TASK REQUIREMENTS
Please print only the top portion of the entries below, ending with the line that contains "pinky tip: (1170, 1043)", exactly as written.

SOURCE DATA
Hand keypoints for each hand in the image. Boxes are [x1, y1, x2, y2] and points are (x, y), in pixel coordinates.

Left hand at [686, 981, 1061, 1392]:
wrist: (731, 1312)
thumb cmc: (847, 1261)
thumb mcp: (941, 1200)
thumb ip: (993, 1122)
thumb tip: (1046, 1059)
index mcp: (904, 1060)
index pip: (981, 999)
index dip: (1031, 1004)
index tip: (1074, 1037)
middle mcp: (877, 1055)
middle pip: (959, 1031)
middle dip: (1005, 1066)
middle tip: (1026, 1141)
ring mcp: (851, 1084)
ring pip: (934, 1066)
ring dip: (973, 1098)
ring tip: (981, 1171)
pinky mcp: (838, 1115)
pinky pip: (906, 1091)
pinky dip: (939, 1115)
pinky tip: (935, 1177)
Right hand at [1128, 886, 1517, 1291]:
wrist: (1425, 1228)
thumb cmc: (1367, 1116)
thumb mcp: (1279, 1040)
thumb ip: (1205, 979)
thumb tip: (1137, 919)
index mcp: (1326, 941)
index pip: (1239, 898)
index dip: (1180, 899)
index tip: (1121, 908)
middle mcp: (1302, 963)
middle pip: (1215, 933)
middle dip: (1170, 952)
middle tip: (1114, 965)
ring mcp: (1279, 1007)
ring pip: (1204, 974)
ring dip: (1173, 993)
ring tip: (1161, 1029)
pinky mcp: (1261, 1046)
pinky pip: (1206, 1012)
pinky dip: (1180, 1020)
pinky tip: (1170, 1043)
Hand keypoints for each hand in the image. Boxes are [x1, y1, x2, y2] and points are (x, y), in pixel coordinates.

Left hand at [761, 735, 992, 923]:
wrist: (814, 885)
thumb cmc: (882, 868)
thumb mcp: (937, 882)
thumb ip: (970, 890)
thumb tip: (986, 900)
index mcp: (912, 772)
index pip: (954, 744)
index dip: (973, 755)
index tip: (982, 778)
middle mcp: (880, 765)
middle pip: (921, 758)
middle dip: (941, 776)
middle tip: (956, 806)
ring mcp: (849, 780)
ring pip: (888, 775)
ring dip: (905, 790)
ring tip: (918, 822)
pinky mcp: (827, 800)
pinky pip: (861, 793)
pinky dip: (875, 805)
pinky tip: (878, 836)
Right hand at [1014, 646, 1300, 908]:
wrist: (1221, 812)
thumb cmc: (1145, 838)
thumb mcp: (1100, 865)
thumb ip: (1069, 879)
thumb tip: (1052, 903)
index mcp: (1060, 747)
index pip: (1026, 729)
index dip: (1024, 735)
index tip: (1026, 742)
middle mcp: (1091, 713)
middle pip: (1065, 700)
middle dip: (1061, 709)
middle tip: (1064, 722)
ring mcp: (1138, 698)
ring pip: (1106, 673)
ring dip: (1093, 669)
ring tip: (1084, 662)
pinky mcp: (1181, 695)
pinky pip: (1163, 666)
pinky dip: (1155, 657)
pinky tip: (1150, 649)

RESULT FOR THIS EXERCISE
Hand keypoints for each hand in the image. Boxes are [x1, y1, x2, y2] and points are (x, y), in pixel coordinates.

Left hand at [686, 981, 1061, 1392]:
wrist: (731, 1312)
thumb cmc: (847, 1261)
thumb mcp: (941, 1200)
thumb ip: (993, 1122)
thumb tip: (1046, 1059)
index mcp: (904, 1060)
index pip: (981, 999)
index dip: (1031, 1004)
index tip: (1074, 1037)
middle mcp: (877, 1055)
middle pip: (959, 1031)
middle dip: (1005, 1066)
middle tip: (1026, 1141)
ring mcp: (851, 1084)
ring pip: (934, 1066)
ring dip: (973, 1098)
ring tip: (981, 1171)
pinky mcp: (838, 1115)
pinky pip: (906, 1091)
pinky dip: (939, 1115)
pinky tip: (935, 1177)
Right hand at [1128, 886, 1517, 1291]:
wrist: (1425, 1228)
thumb cmc: (1367, 1116)
thumb mcp: (1279, 1040)
thumb ip: (1205, 979)
thumb tip: (1137, 919)
index mcp: (1326, 941)
index pip: (1239, 898)
index dip: (1180, 899)
index tip: (1121, 908)
middle mcp: (1302, 963)
middle pip: (1215, 933)
middle dip: (1170, 952)
middle tip: (1114, 965)
ring mcp: (1279, 1007)
ring pip: (1204, 974)
ring dip: (1173, 993)
ring tip: (1161, 1029)
pinky mcp: (1261, 1046)
pinky pip: (1206, 1012)
pinky dip: (1180, 1020)
pinky tip: (1170, 1043)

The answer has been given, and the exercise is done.